Last week I received an email from a friend from the Netherlands who was kind enough to forward to me this week’s poem, “The Wreck of the Golfer.” The poem was written by Andrew Barton “Banjo” Paterson (1864 – 1941), a famous Australian poet, journalist and author. One of Paterson’s most famous poems is “Waltzing Matilda,” which was set to music and became one of Australian’s most famous songs. Paterson’s image appeared on an Australian postage stamp in 1981 and today graces Australia’s 10 dollar note.
Without some background, “The Wreck of the Golfer” makes strange reading. But once it is understand that the poem is a parody of Henry Wadsworth Longfellow’s poem, “The Wreck of the Hesperus,” (1842) then at least we can understand its structure and ending. Longfellow’s poem begins,
It was the schooner Hesperus,
That sailed the wintery sea;
And the skipper had taken his little daughter,
To bear him company.
You can read the entire poem at http://en.wikisource.org/wiki/The_Wreck_of_the_Hesperus. Paterson’s poem is as follows:
The Wreck of the GolferIt was the Bondi golfing man Drove off from the golf house tee, And he had taken his little daughter To bear him company. "Oh, Father, why do you swing the club And flourish it such a lot?" "You watch it fly o'er the fences high!" And he tried with a brassey shot. "Oh, Father, why did you hit the fence Just there where the brambles twine?" And the father he answered never a word, But he got on the green in nine. "Oh, Father, hark from behind those trees, What dismal yells arrive!" "'Tis a man I ween on the second green, And I've landed him with my drive." "Oh, Father, why does the poor Chinee Fall down on his knees and cry?" "He taketh me for his Excellency, And he thinks once hit twice shy." So on they fared to the waterhole, And he drove with a lot of dash, But his balls full soon in the dread lagoon Fell down with a woeful splash. "Oh, Father, why do you beat the sand Till it flies like the carded wool?" And the father he answered never a word, For his heart was much too full. "Oh, Father, why are they shouting 'fore' And screaming so lustily?" But the father he answered never a word, A pallid corpse was he. For a well-swung drive on the back of his head Had landed and laid him low. Lord save us all from a fate like this When next to the links we go.

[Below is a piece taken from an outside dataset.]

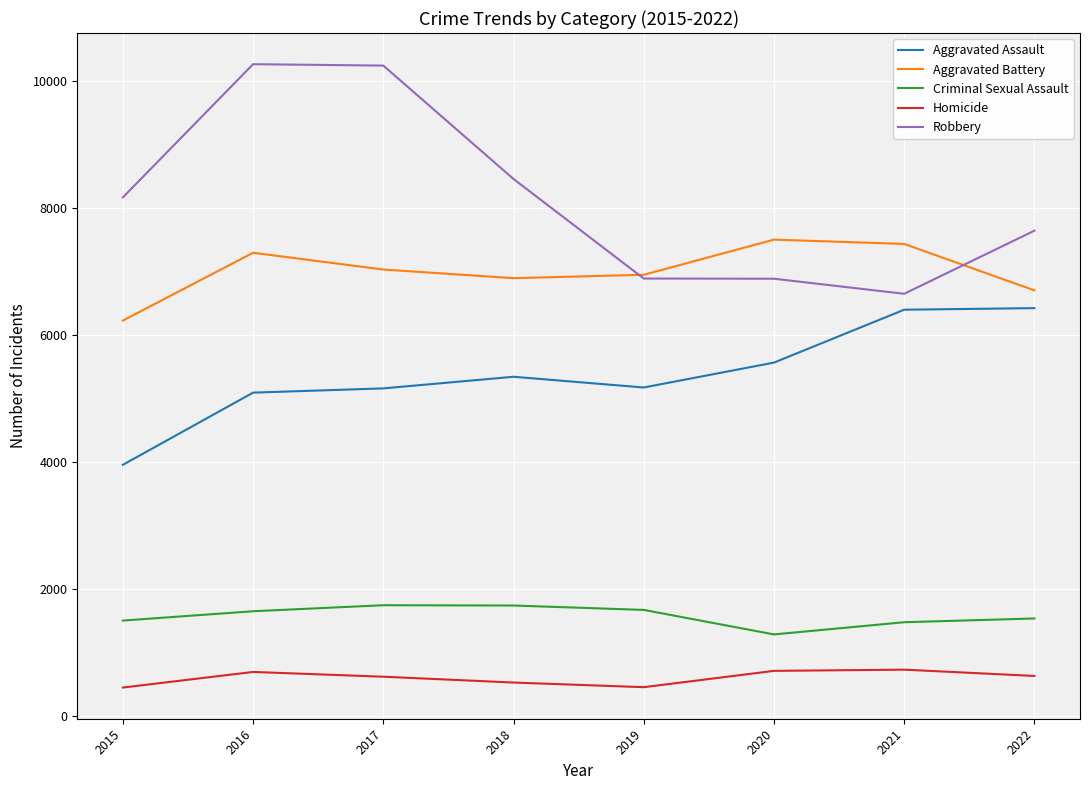

Is the value of Criminal Sexual Assault at 2019 greater than the value of Aggravated Assault at 2020?

No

The Sydney Mail, 4 September 1897
As a reference point, the first golf club in Australia, the Australian Golf Club in Sydney, was established in 1882. However, Paterson’s relationship to golf has yet to be determined. I have written to a researcher in Australia and if she turns up something I will pass it on. Any comments regarding Paterson’s links to golf would be appreciated.
In the mean time, we have our first historic golf poem from Australia.